そして、配属地の修習は民事裁判、刑事裁判、検察、弁護の4クールに分けられ、

裁判所、検察庁、法律事務所にそれぞれ行きます。

 

私は弁護修習の時、馬車道法律事務所でお世話になりました。

 

弁護修習を経験して感じたのは、先生方が一つ一つの事件に本当に真摯に向き合っているということです。
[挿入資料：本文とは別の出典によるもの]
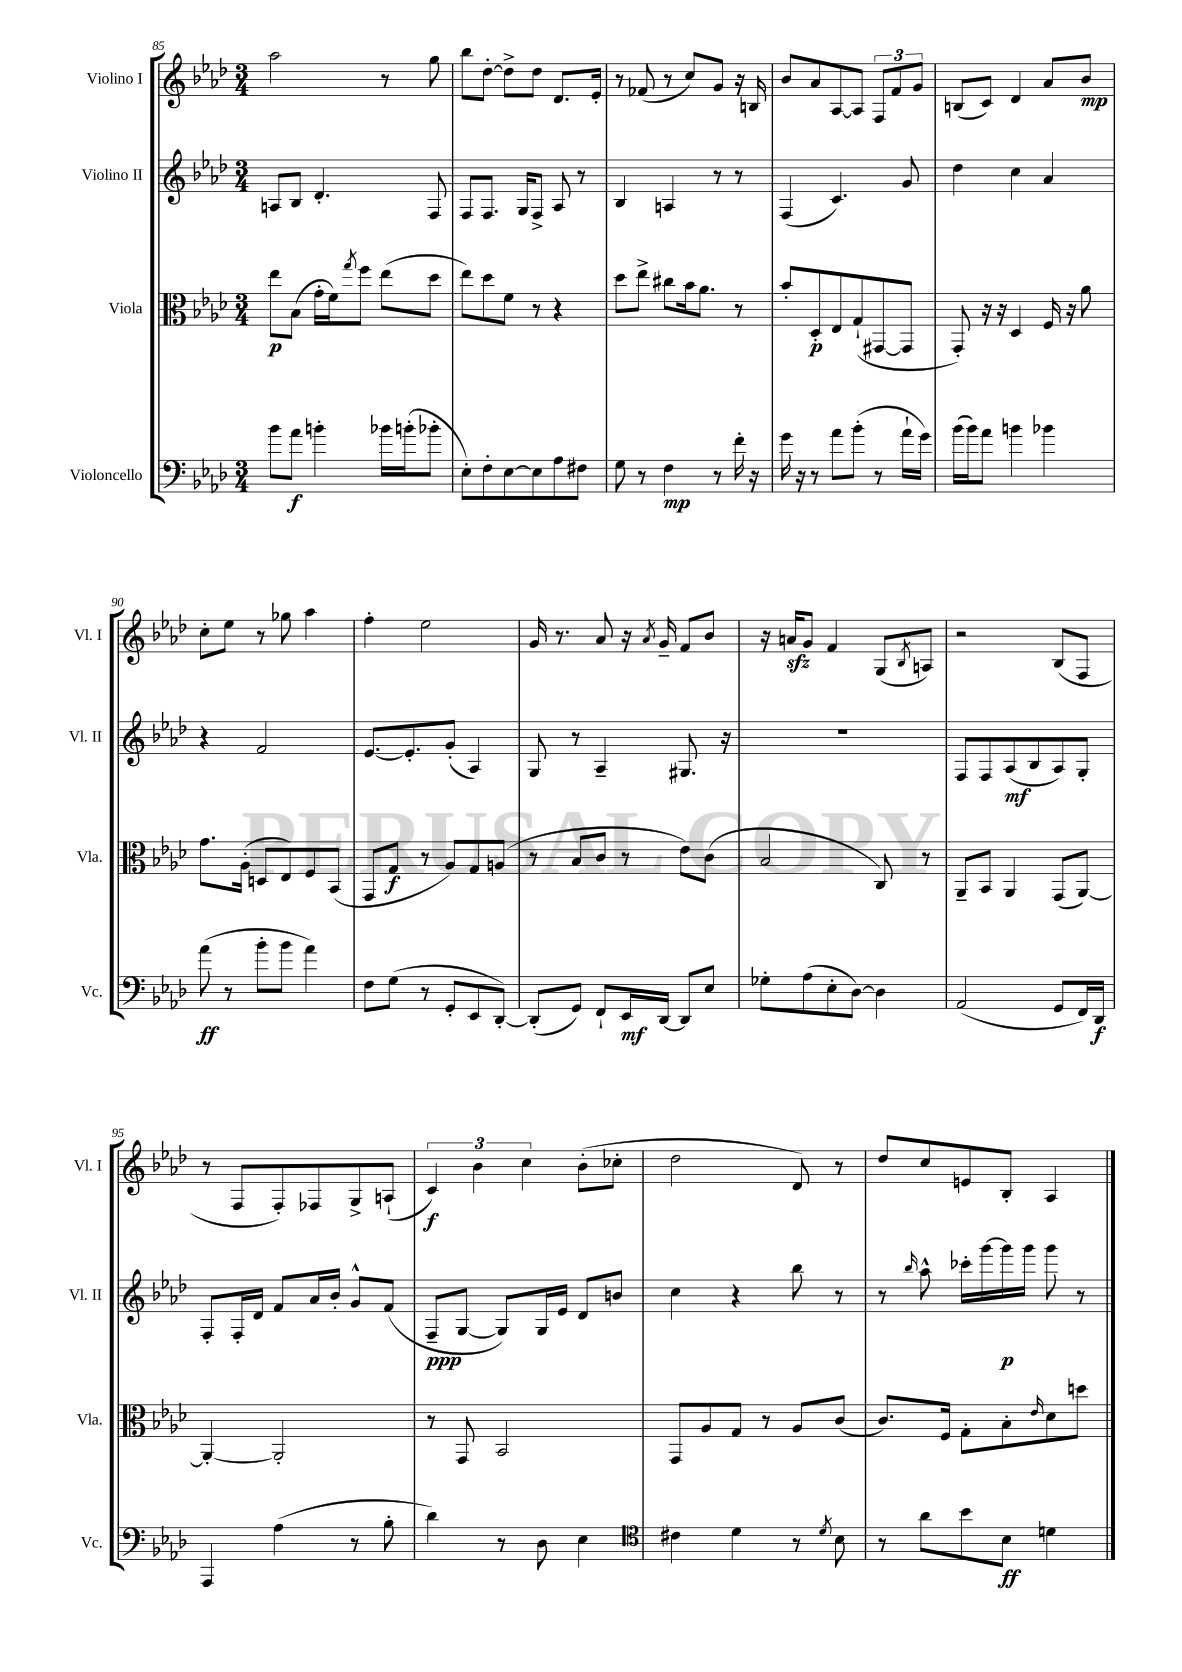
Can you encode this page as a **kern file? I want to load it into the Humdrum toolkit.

弁護士は多くの事件を同時に抱えていますが、その人にとっては一生に一度のことであり、

弁護士という職業がどれだけ責任の重い仕事であるかということを改めて強く感じました。

 

自分の志す職業が自分の仕事ぶりによって

人の一生を左右するものであることを心に刻み、仕事をしていきたいと思いました。

 

また、先生方の法律相談に同席させていただくことで、

自分だったらどのように相談者の方に応対するかについて,その場で考える訓練ともなりました。

 

自分が妥当と考える手段と依頼者の望むことが必ずしも一致しないこと、

その場合にどうすべきかということを考えさせられました。

 

そして、先生方が依頼者への報告をまめにされていることも,とても印象的でした。

 

民事裁判では、代理人である弁護士だけが出席し、当事者は来ないことがほとんどですが、

法廷が終わると、毎回依頼者の方に報告をきっちりとされていました。

 

その姿を見て、事件についての報告と今後の展望を小まめに連絡することで、

依頼者との信頼関係を構築・維持していくのだと学ぶことができました。

 

約2か月間という短い期間ではありましたが、とても充実した修習を経験させていただきました。

 

事務所の先生方、事務の皆さんがとても優しく、温かく接してくださって、

弁護士実務を色々な角度から見ることができました。

 

修習での経験は、実際に弁護士が働いている姿を、間近で初めて見たものであり、

一生忘れることはないと思います。

 

先日、二回試験(司法修習の修了試験)の結果発表があり、

私も弁護士登録致しました(そのため,正確に言うと,題名は「元第68期司法修習生から」です…)。

 

これから数十年に亘り、弁護士として人の一生を背負っていくことになるのかと思うと、

身震いのする思いですが、一年間での修習で学んだことを元に、

今後も,貪欲に勉強し続けるという姿勢を忘れず,実務に就きたいと思っています。